Another kind of double-whammy, if only because I’m not sure what to call it. This week Matchess shared ‘Huizkol Sound Walk’ on SoundCloud, a 49-minute piece that doesn’t so much ebb and flow as dig and burrow down a particular path. It drifts in and out at points, but it’s basically the same sounds from start to finish, with careful and meticulous embellishments. I then learned that Huizkol was performed in early 2020 (pre-lockdown!) and released in November of that tear on Trouble In Mind Records. It’s made up of 14 tracks, each seven minutes in length (so a total of 98 minutes). Perhaps the ‘Sound Walk’ is a more digestible version? I’m not sure. I listened to both quite a bit this week.
I’m not sure I’ll ever come across a better name for a reissue label than Arís. It’s the Irish for again. This release features two originals from ’92 and a remix from present-day Irish artists Brame & Hamo. The Banana Mix is interesting in that it combines the sort of progressive house sounds heard in Leftfield’s ‘Not Forgotten’ and Gat Decor’s ‘Passion’. It also features a gurgling noise reminiscent of Cajmere’s Percolator, which came out in the same year. Could it be a sample? Who knows. The Hard Mix is, well, harder, and features a squawking sound that eventually opens up into a kind of traditional Irish melody, albeit synthesised. Then bam, out it comes in full trad mode, I think it’s a flute.

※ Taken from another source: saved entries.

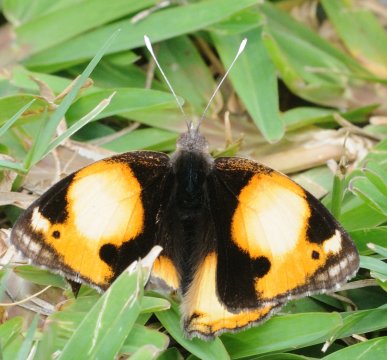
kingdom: Animalia
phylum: Arthropoda
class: Insecta
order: Lepidoptera
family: Nymphalidae
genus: Junonia
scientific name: Junonia hierta
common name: Yellow Pansy
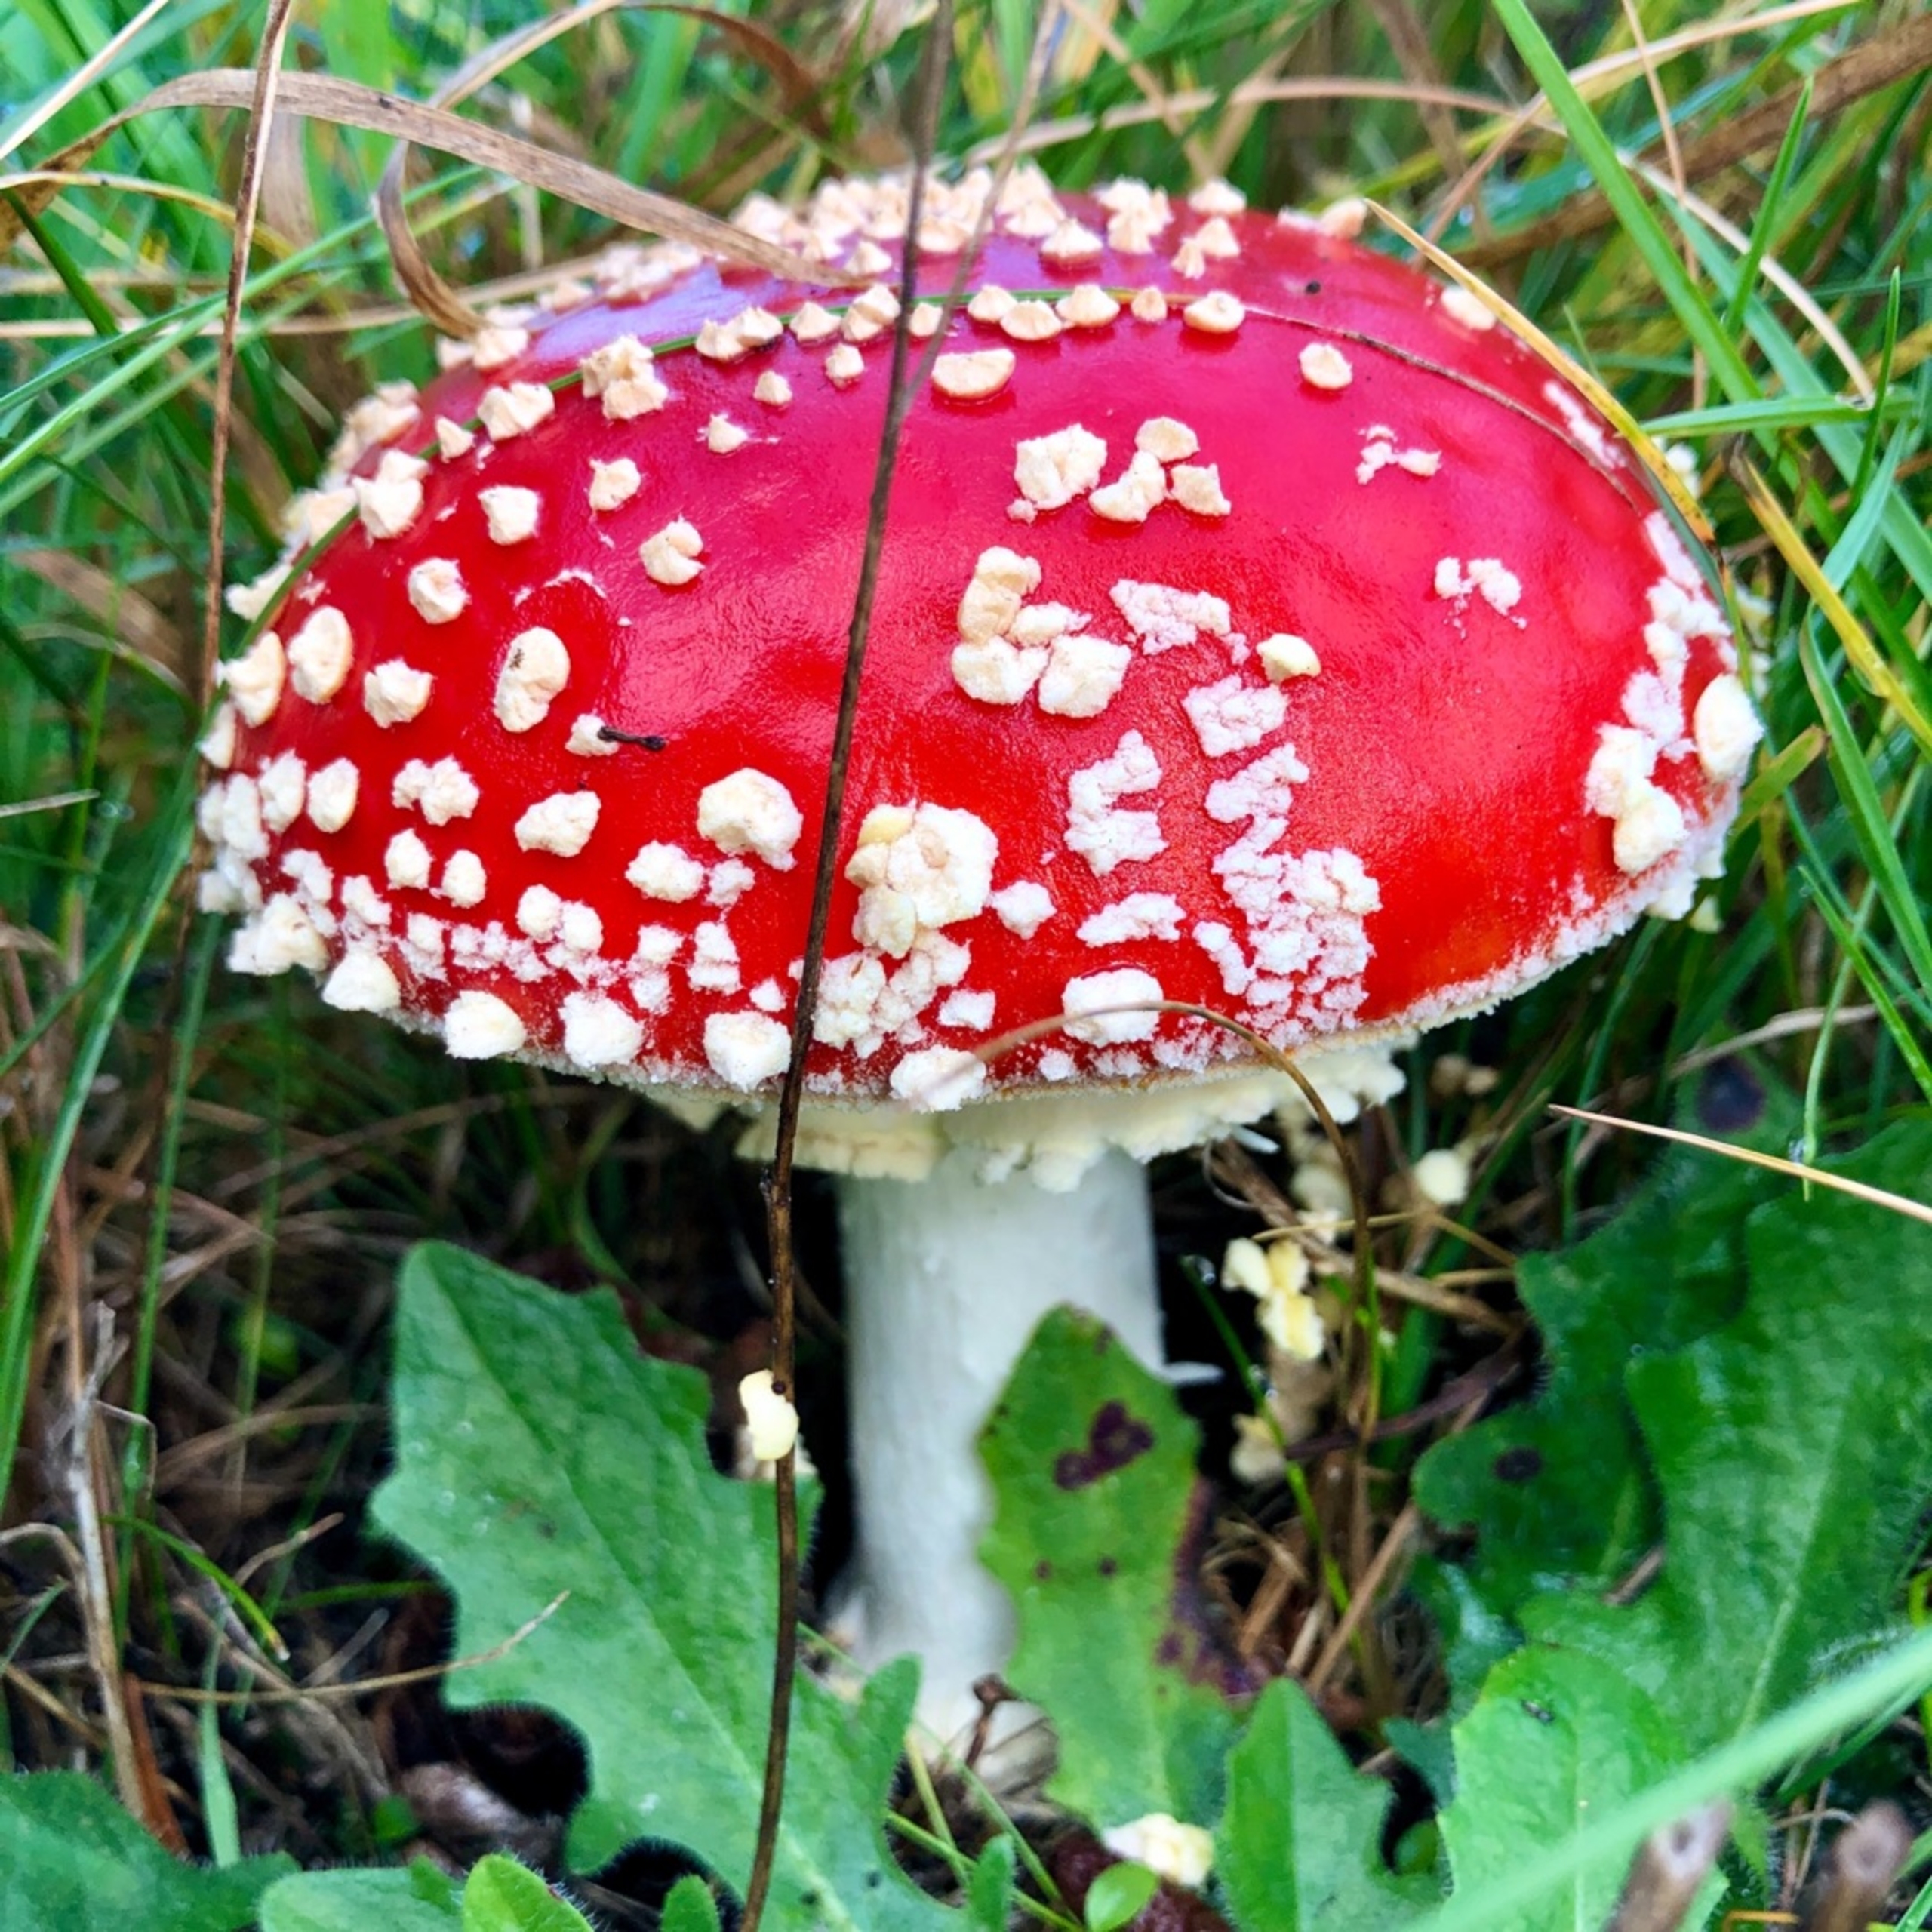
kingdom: Fungi
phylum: Basidiomycota
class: Agaricomycetes
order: Agaricales
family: Amanitaceae
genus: Amanita
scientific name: Amanita muscaria
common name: Rød fluesvamp
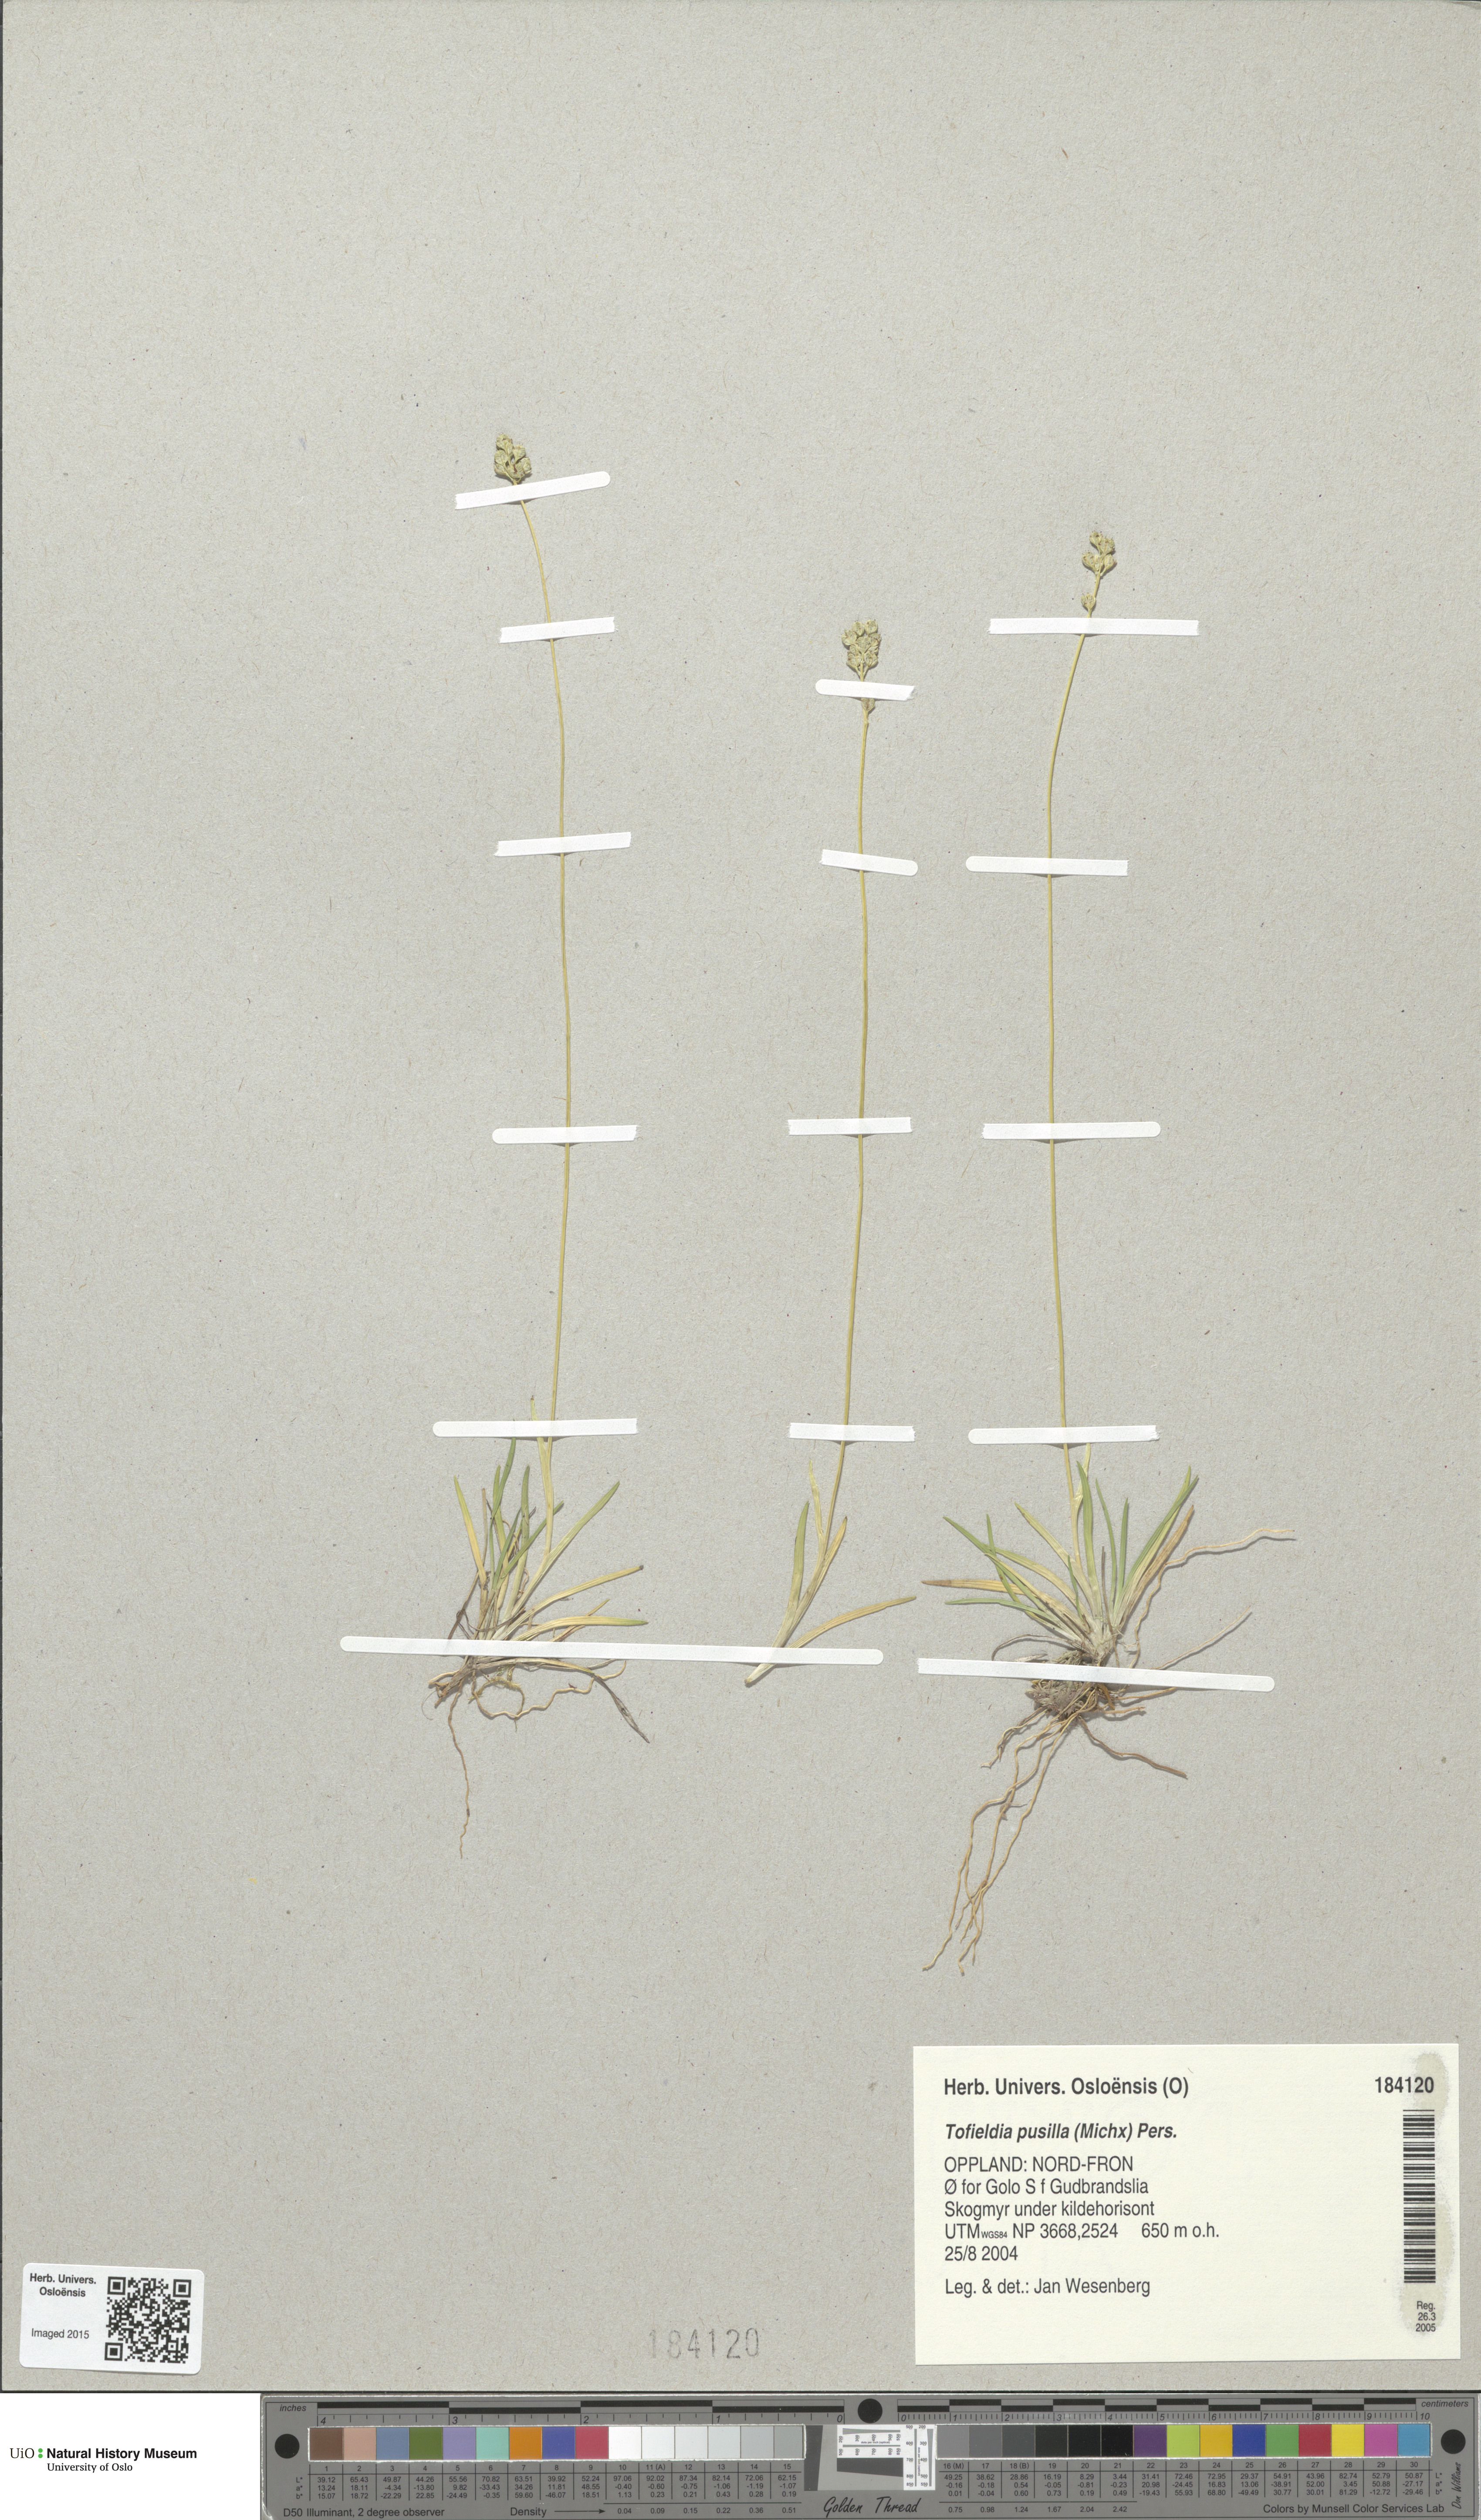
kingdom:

There’s also a moment that features the same kind of almost jazzy chords as you’ll hear on Jaydee’s ‘Plastic Dreams’. It’s quite an astounding mixture of elements. The modern-day remix really ups the pace, taking choice elements and giving it a modern prog-trance rub. All in all a wonderful start for Arís and I am very excited to hear what else they have in store. ‘Unlimited Dreams’, anyone?
Charles.A.D regularly pops stuff on his SoundCloud in a variety of genres. At just under four minutes this is a relatively short track but it packs a punch. It’s a gorgeous swirling jam that I would put in the house sphere, but it’s almost electronica in its sonic arrangement. It’s the title track to an album that’s available on Bandcamp but I haven’t had a chance to check it out yet.
Trentemøller’s come along way since his exemplary dancefloor tracks of the mid-00s, moving sideways into melancholy shoegaze territory. Perhaps signs of this were visible in 2006 when he reworked Chris Isaak’s ‘Wicked Game’ for his Essential Mix. Then in 2009 his Harbour Boat Trips mix CD featured Grouper, Beach House, Suicide and The Raveonettes among others, showing his penchant for emotionally charged guitar-based music. Over the past decade his own music has moved firmly into that territory, and Memoria continues successfully in that path. Think everything from My Bloody Valentine and Cocteau Twins and The Cure to Interpol and you’ll have some kind of idea. All through a particularly electronic Danish lens.